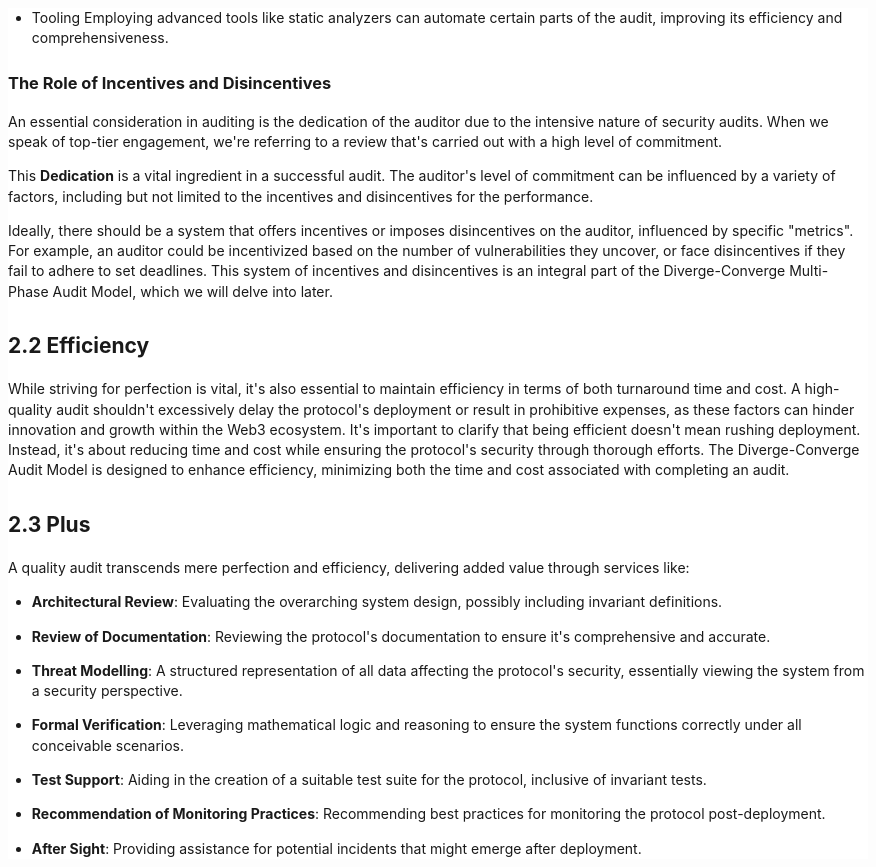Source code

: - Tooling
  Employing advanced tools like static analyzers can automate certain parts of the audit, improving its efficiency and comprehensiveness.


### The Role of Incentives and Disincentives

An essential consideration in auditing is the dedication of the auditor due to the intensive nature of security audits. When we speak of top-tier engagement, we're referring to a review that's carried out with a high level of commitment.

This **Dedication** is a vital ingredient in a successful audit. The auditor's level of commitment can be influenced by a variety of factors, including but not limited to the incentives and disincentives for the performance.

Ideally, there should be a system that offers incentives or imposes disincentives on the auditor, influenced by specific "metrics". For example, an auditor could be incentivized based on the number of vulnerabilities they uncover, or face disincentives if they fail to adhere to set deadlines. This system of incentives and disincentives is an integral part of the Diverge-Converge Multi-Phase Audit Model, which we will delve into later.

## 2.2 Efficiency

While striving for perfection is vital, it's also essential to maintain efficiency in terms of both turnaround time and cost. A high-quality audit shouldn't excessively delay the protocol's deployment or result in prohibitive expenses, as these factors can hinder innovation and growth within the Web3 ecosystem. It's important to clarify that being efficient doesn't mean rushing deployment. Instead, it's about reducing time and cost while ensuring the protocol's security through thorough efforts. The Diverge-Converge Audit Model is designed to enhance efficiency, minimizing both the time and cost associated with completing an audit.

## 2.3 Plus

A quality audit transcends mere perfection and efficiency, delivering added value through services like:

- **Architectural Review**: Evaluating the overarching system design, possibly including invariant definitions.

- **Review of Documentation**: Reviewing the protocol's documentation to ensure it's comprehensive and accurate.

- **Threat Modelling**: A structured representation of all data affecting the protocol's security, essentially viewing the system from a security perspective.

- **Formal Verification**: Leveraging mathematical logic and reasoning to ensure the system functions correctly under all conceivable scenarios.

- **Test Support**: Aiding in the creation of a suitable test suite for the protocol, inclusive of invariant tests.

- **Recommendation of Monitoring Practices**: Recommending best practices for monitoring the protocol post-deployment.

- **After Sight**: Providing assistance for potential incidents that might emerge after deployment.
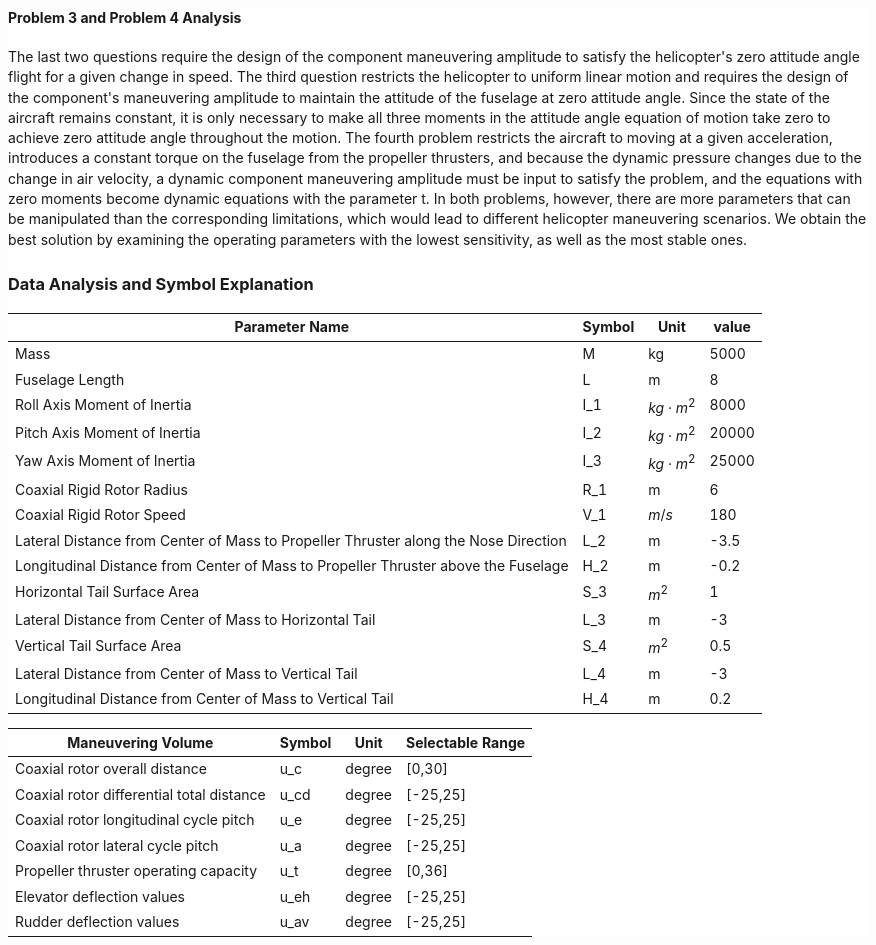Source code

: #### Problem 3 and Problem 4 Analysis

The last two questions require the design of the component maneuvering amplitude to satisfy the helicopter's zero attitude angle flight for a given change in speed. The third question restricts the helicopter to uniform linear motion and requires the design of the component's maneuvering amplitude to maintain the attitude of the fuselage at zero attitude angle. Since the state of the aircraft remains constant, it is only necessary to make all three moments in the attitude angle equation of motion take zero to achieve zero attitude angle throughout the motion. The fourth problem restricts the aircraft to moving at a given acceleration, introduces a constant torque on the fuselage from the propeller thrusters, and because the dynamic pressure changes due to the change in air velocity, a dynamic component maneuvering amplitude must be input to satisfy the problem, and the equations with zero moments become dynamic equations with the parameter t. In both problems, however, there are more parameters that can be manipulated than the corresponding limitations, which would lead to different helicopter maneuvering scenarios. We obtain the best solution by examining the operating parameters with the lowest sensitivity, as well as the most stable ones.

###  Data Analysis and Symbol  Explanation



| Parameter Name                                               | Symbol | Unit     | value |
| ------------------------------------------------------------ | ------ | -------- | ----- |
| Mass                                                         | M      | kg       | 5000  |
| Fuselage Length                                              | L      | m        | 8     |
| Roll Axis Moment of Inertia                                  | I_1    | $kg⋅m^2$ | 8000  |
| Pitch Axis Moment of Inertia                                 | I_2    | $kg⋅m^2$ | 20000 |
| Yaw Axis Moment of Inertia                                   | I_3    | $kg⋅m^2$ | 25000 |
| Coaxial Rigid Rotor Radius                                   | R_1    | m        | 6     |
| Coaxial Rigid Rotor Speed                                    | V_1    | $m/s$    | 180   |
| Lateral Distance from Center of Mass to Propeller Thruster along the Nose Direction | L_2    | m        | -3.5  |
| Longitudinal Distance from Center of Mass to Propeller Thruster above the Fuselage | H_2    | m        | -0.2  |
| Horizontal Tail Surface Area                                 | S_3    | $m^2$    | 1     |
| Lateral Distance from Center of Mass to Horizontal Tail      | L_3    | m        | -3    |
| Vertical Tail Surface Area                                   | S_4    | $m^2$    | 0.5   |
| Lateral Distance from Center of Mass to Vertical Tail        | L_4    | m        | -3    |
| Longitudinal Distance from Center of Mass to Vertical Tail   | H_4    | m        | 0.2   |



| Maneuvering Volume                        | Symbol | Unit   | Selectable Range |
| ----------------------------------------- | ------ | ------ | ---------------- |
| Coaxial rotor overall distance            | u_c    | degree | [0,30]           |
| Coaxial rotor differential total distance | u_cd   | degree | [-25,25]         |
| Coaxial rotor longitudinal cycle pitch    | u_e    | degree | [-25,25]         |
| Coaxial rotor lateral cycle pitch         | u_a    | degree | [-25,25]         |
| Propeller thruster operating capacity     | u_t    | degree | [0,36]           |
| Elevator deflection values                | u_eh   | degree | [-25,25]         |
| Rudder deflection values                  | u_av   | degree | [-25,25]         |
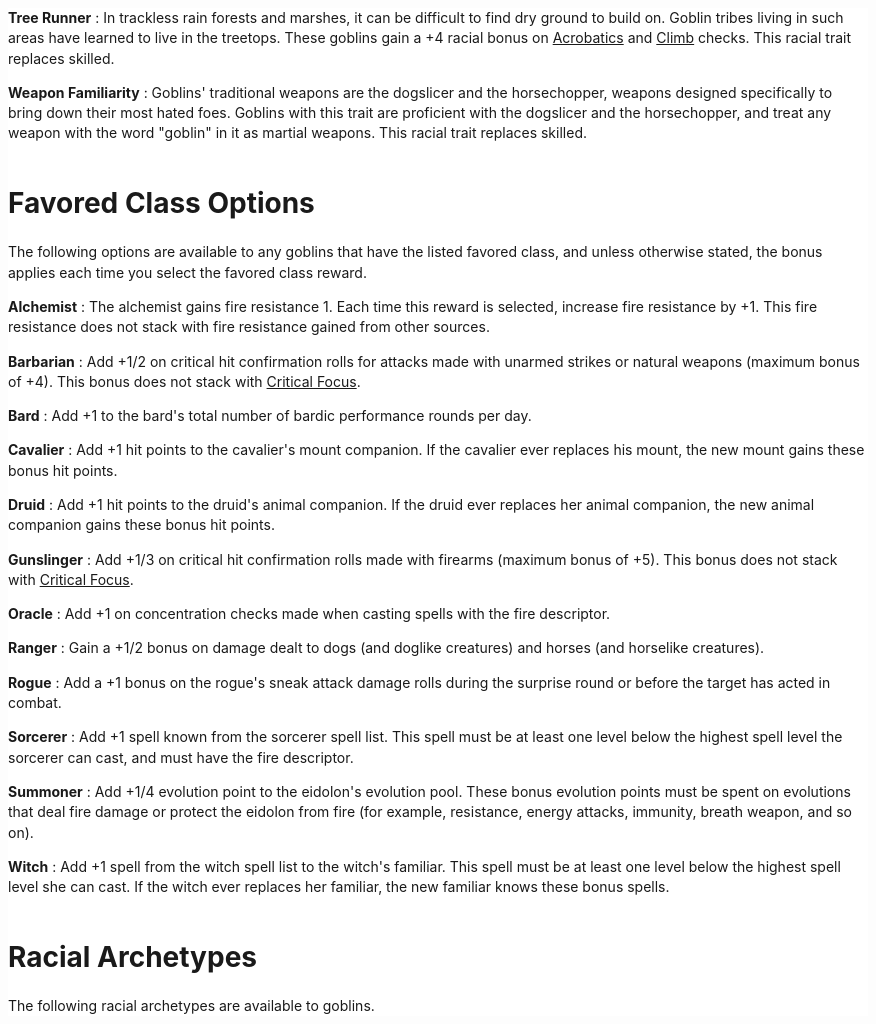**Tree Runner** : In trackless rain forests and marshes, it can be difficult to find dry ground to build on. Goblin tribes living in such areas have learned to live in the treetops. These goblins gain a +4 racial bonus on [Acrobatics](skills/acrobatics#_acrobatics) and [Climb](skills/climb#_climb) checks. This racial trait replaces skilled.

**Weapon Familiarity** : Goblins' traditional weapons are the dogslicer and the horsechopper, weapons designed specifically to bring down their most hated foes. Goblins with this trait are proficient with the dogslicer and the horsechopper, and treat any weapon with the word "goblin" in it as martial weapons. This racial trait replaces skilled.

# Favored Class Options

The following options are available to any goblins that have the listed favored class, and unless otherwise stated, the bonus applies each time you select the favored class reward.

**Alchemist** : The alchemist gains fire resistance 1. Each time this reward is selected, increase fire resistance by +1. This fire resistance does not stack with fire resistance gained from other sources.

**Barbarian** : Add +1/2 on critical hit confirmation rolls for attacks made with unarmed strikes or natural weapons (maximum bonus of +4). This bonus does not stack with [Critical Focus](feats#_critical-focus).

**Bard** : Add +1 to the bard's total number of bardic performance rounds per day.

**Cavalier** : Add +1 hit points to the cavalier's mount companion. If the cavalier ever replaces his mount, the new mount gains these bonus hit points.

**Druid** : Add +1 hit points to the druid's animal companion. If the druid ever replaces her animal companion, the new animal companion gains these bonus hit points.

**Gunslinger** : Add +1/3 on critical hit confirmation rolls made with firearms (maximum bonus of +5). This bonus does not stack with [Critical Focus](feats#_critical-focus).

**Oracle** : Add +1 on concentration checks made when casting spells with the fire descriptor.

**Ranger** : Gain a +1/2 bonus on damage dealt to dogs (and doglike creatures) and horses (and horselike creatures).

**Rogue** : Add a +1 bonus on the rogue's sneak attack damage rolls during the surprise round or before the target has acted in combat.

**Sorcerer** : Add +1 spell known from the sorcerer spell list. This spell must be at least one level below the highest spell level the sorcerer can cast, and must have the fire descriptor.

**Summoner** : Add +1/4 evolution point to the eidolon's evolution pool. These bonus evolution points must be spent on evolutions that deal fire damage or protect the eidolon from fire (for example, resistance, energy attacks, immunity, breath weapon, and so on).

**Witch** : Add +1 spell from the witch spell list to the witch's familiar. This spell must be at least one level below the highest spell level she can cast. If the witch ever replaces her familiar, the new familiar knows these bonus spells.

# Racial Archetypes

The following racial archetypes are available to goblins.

==============================

__Task__
The material above must be set down word for word, with no picture carried over.

__Answer box__
Source code

: - Tooling
  Employing advanced tools like static analyzers can automate certain parts of the audit, improving its efficiency and comprehensiveness.


### The Role of Incentives and Disincentives

An essential consideration in auditing is the dedication of the auditor due to the intensive nature of security audits. When we speak of top-tier engagement, we're referring to a review that's carried out with a high level of commitment.

This **Dedication** is a vital ingredient in a successful audit. The auditor's level of commitment can be influenced by a variety of factors, including but not limited to the incentives and disincentives for the performance.

Ideally, there should be a system that offers incentives or imposes disincentives on the auditor, influenced by specific "metrics". For example, an auditor could be incentivized based on the number of vulnerabilities they uncover, or face disincentives if they fail to adhere to set deadlines. This system of incentives and disincentives is an integral part of the Diverge-Converge Multi-Phase Audit Model, which we will delve into later.

## 2.2 Efficiency

While striving for perfection is vital, it's also essential to maintain efficiency in terms of both turnaround time and cost. A high-quality audit shouldn't excessively delay the protocol's deployment or result in prohibitive expenses, as these factors can hinder innovation and growth within the Web3 ecosystem. It's important to clarify that being efficient doesn't mean rushing deployment. Instead, it's about reducing time and cost while ensuring the protocol's security through thorough efforts. The Diverge-Converge Audit Model is designed to enhance efficiency, minimizing both the time and cost associated with completing an audit.

## 2.3 Plus

A quality audit transcends mere perfection and efficiency, delivering added value through services like:

- **Architectural Review**: Evaluating the overarching system design, possibly including invariant definitions.

- **Review of Documentation**: Reviewing the protocol's documentation to ensure it's comprehensive and accurate.

- **Threat Modelling**: A structured representation of all data affecting the protocol's security, essentially viewing the system from a security perspective.

- **Formal Verification**: Leveraging mathematical logic and reasoning to ensure the system functions correctly under all conceivable scenarios.

- **Test Support**: Aiding in the creation of a suitable test suite for the protocol, inclusive of invariant tests.

- **Recommendation of Monitoring Practices**: Recommending best practices for monitoring the protocol post-deployment.

- **After Sight**: Providing assistance for potential incidents that might emerge after deployment.
Source code

: #### Problem 3 and Problem 4 Analysis

The last two questions require the design of the component maneuvering amplitude to satisfy the helicopter's zero attitude angle flight for a given change in speed. The third question restricts the helicopter to uniform linear motion and requires the design of the component's maneuvering amplitude to maintain the attitude of the fuselage at zero attitude angle. Since the state of the aircraft remains constant, it is only necessary to make all three moments in the attitude angle equation of motion take zero to achieve zero attitude angle throughout the motion. The fourth problem restricts the aircraft to moving at a given acceleration, introduces a constant torque on the fuselage from the propeller thrusters, and because the dynamic pressure changes due to the change in air velocity, a dynamic component maneuvering amplitude must be input to satisfy the problem, and the equations with zero moments become dynamic equations with the parameter t. In both problems, however, there are more parameters that can be manipulated than the corresponding limitations, which would lead to different helicopter maneuvering scenarios. We obtain the best solution by examining the operating parameters with the lowest sensitivity, as well as the most stable ones.

###  Data Analysis and Symbol  Explanation



| Parameter Name                                               | Symbol | Unit     | value |
| ------------------------------------------------------------ | ------ | -------- | ----- |
| Mass                                                         | M      | kg       | 5000  |
| Fuselage Length                                              | L      | m        | 8     |
| Roll Axis Moment of Inertia                                  | I_1    | $kg⋅m^2$ | 8000  |
| Pitch Axis Moment of Inertia                                 | I_2    | $kg⋅m^2$ | 20000 |
| Yaw Axis Moment of Inertia                                   | I_3    | $kg⋅m^2$ | 25000 |
| Coaxial Rigid Rotor Radius                                   | R_1    | m        | 6     |
| Coaxial Rigid Rotor Speed                                    | V_1    | $m/s$    | 180   |
| Lateral Distance from Center of Mass to Propeller Thruster along the Nose Direction | L_2    | m        | -3.5  |
| Longitudinal Distance from Center of Mass to Propeller Thruster above the Fuselage | H_2    | m        | -0.2  |
| Horizontal Tail Surface Area                                 | S_3    | $m^2$    | 1     |
| Lateral Distance from Center of Mass to Horizontal Tail      | L_3    | m        | -3    |
| Vertical Tail Surface Area                                   | S_4    | $m^2$    | 0.5   |
| Lateral Distance from Center of Mass to Vertical Tail        | L_4    | m        | -3    |
| Longitudinal Distance from Center of Mass to Vertical Tail   | H_4    | m        | 0.2   |



| Maneuvering Volume                        | Symbol | Unit   | Selectable Range |
| ----------------------------------------- | ------ | ------ | ---------------- |
| Coaxial rotor overall distance            | u_c    | degree | [0,30]           |
| Coaxial rotor differential total distance | u_cd   | degree | [-25,25]         |
| Coaxial rotor longitudinal cycle pitch    | u_e    | degree | [-25,25]         |
| Coaxial rotor lateral cycle pitch         | u_a    | degree | [-25,25]         |
| Propeller thruster operating capacity     | u_t    | degree | [0,36]           |
| Elevator deflection values                | u_eh   | degree | [-25,25]         |
| Rudder deflection values                  | u_av   | degree | [-25,25]         |
**Tree Runner** : In trackless rain forests and marshes, it can be difficult to find dry ground to build on. Goblin tribes living in such areas have learned to live in the treetops. These goblins gain a +4 racial bonus on [Acrobatics](skills/acrobatics#_acrobatics) and [Climb](skills/climb#_climb) checks. This racial trait replaces skilled.

**Weapon Familiarity** : Goblins' traditional weapons are the dogslicer and the horsechopper, weapons designed specifically to bring down their most hated foes. Goblins with this trait are proficient with the dogslicer and the horsechopper, and treat any weapon with the word "goblin" in it as martial weapons. This racial trait replaces skilled.

# Favored Class Options

The following options are available to any goblins that have the listed favored class, and unless otherwise stated, the bonus applies each time you select the favored class reward.

**Alchemist** : The alchemist gains fire resistance 1. Each time this reward is selected, increase fire resistance by +1. This fire resistance does not stack with fire resistance gained from other sources.

**Barbarian** : Add +1/2 on critical hit confirmation rolls for attacks made with unarmed strikes or natural weapons (maximum bonus of +4). This bonus does not stack with [Critical Focus](feats#_critical-focus).

**Bard** : Add +1 to the bard's total number of bardic performance rounds per day.

**Cavalier** : Add +1 hit points to the cavalier's mount companion. If the cavalier ever replaces his mount, the new mount gains these bonus hit points.

**Druid** : Add +1 hit points to the druid's animal companion. If the druid ever replaces her animal companion, the new animal companion gains these bonus hit points.

**Gunslinger** : Add +1/3 on critical hit confirmation rolls made with firearms (maximum bonus of +5). This bonus does not stack with [Critical Focus](feats#_critical-focus).

**Oracle** : Add +1 on concentration checks made when casting spells with the fire descriptor.

**Ranger** : Gain a +1/2 bonus on damage dealt to dogs (and doglike creatures) and horses (and horselike creatures).

**Rogue** : Add a +1 bonus on the rogue's sneak attack damage rolls during the surprise round or before the target has acted in combat.

**Sorcerer** : Add +1 spell known from the sorcerer spell list. This spell must be at least one level below the highest spell level the sorcerer can cast, and must have the fire descriptor.

**Summoner** : Add +1/4 evolution point to the eidolon's evolution pool. These bonus evolution points must be spent on evolutions that deal fire damage or protect the eidolon from fire (for example, resistance, energy attacks, immunity, breath weapon, and so on).

**Witch** : Add +1 spell from the witch spell list to the witch's familiar. This spell must be at least one level below the highest spell level she can cast. If the witch ever replaces her familiar, the new familiar knows these bonus spells.

# Racial Archetypes

The following racial archetypes are available to goblins.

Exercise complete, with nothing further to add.